LAS VEGAS (AP) — Nicholas and Anthony Robone are about as close as two brothers can be.
They are the only two kids in their family, born and raised in Las Vegas. Nick and Tony share a passion for ice hockey, and as boys used their tape-wrapped hockey sticks to knock a puck around the street.
Tony followed Nick in becoming a defenseman, and joined him as a student at the University of Nevada, Las Vegas. A year ago, they pooled their money to buy the three-bedroom house they share.
So it wasn’t unusual that they were together at the Route 91 Harvest Festival on Oct. 1 when a gunman opened fire on the crowd from the 32nd floor of the Mandalay Bay Hotel, striking Nick, 28, in the upper chest and forcing firefighter and paramedic Tony, 25, into the role of his big brother’s rescuer.
Nick was at the country music festival with a three-day pass his parents gave him for his September birthday. ”It was going to be a fun night to hang out,” he said.
Tony, with the Henderson County Fire Department, couldn’t join his brother the first two days, but arrived at the festival grounds at about 8:30 p.m. on the final night after attending the Vegas Golden Knights professional hockey game. The brothers were with a few friends in the middle of the main stage area.
County music singer Jason Aldean was just a few songs into his set when the popping sounds started after 10 p.m. and Nick felt a piercing pain in his left side.

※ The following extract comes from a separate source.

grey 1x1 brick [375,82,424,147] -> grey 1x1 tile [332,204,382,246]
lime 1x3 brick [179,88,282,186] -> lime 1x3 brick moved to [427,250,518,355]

A bullet had entered his chest right above his heart and lung, and traveled down to his side muscle, missing organs but badly bruising the lung.

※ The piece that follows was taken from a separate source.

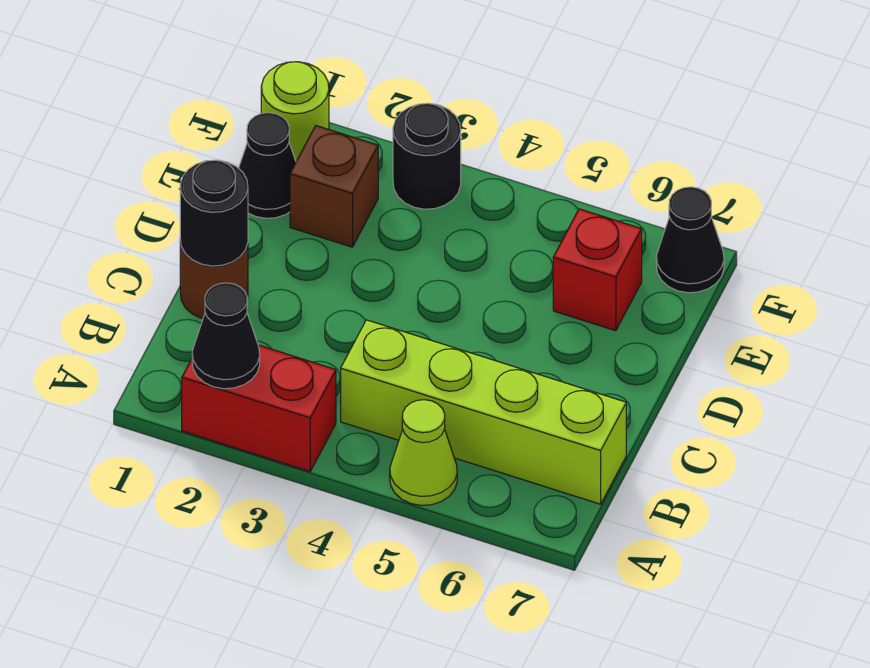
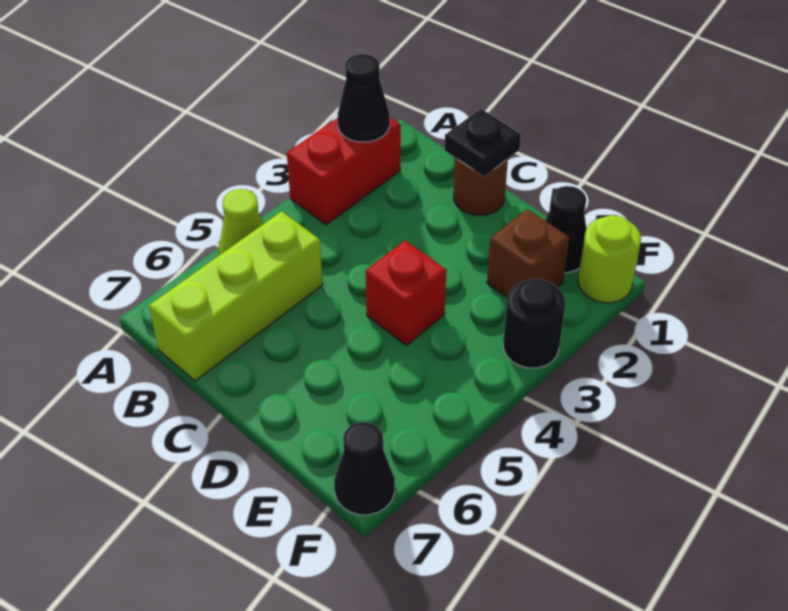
lime 1x4 brick [341,320,626,504] -> lime 1x3 brick [149,211,323,381]
black 1x1 round brick [180,160,248,266] -> black 1x1 plate [444,109,521,177]
red 1x1 brick [553,209,642,331] -> red 1x1 brick moved to [366,240,446,345]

Tony treated Nick’s wound as round after round of gunfire rained down on the panicked crowd. In the end, 58 people died. Hundreds were injured in the worst mass shooting in modern U.S. history.
Tony told a news conference two days after the shooting that he and their friend Billy Tufano, an emergency medical technician, helped get Nick to the east side of the stage where they hid behind a police car. They later continued farther east, and eventually got Nick into an ambulance.
Critically injured, Nick was in surgery for four hours, in intensive care at Sunrise Hospital for five days, and released after 10 days.
Three weeks after the shooting, Nick is home recovering. He gets around pretty well on his own, he said in a telephone interview last week. He’s expected to make a full recovery.
”There won’t be any real rehab to speak off,” he said. ”Just walk around a few times a day,” do some regular breathing exercises and eat a good diet.
Nick has credited quick attention by his brother and friends at the concert for saving his life. Tony ”NEVER left my side,” he said in a tweet.
Doctors have estimated it will be six to eight weeks before he can return to work, he said.
Nick said he’s received unconditional support from Topgolf, an entertainment property with a driving range and restaurants where he’s employed in marketing. He also is an assistant ice hockey coach at his alma mater, where the Rebels hockey team and its fans have rallied around him.
With the VegasStrong hashtag scrawled on signs throughout the City National Arena, the ”Skatin’ Rebels” won their home game 8-0 in Nick’s honor the Friday after the massacre. A few days later, he felt well enough to visit the team and promise, ”I’ll be back.”
”My brother is the toughest guy I know,” Tony said. ”And I think the amount of support from the community, from the hockey community, from the firefighter community, it just represents and reflects the kind of guy he is.”
The feeling is mutual. ”My brother is a really great guy,” Nick said.